In mehreren Entscheidungen haben Oberlandesgerichte im Jahre 2005 die Vergütungspflicht von Geräten mit denen urheberrechtlich geschützte Werke kopiert werden können, bestätigt.

Zuletzt das OLG München am 15. Dezember im Prozess der Verwertungsgesellschaft Wort gegen Fujitsu Siemens Computers für Personal Computer: Danach ist pro PC eine Vergütungspauschale in Höhe von 12 Euro zu zahlen. Diese Pauschale wird beim Kauf des Gerätes zusammen mit dem Gerätepreis erhoben. Sie ist von den Geräteherstellern oder Importeuren an die VG Wort abzuführen. Bereits im Juli 2005 hatte das OLG Stuttgart entschieden, dass für Multifunktionsgeräte die im Urheberrechtsgesetz festgelegte Vergütung für Kopiergeräte gezahlt werden muss. Diese beginnt bei 38,35 Euro und ist je nach Leistungsumfang gestaffelt.
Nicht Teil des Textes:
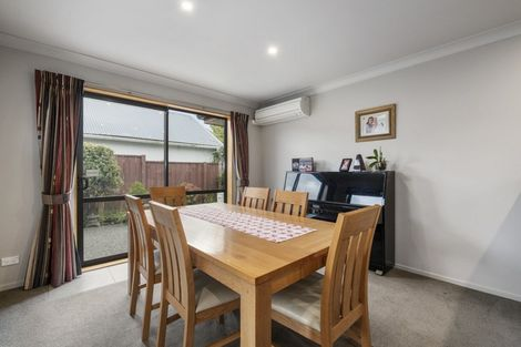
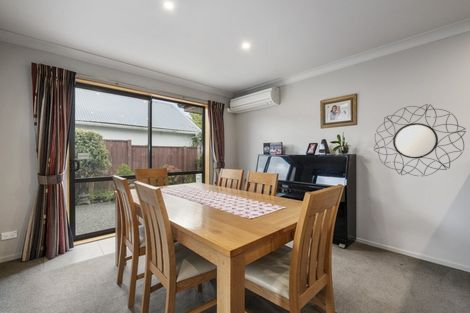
+ home mirror [373,103,467,177]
Geklagt hat­te die VG Wort gegen Hewlett-Packard. Vor dem selben Gericht und ebenfalls gegen Hewlett-Packard hatte die VG Wort im Mai 2005 eine Vergütungspflicht für Drucker und Plotter erwirkt. Allerdings werden die Unternehmen ge­gen alle OLG-Urteile Revision vor dem Bundesgerichtshof einlegen.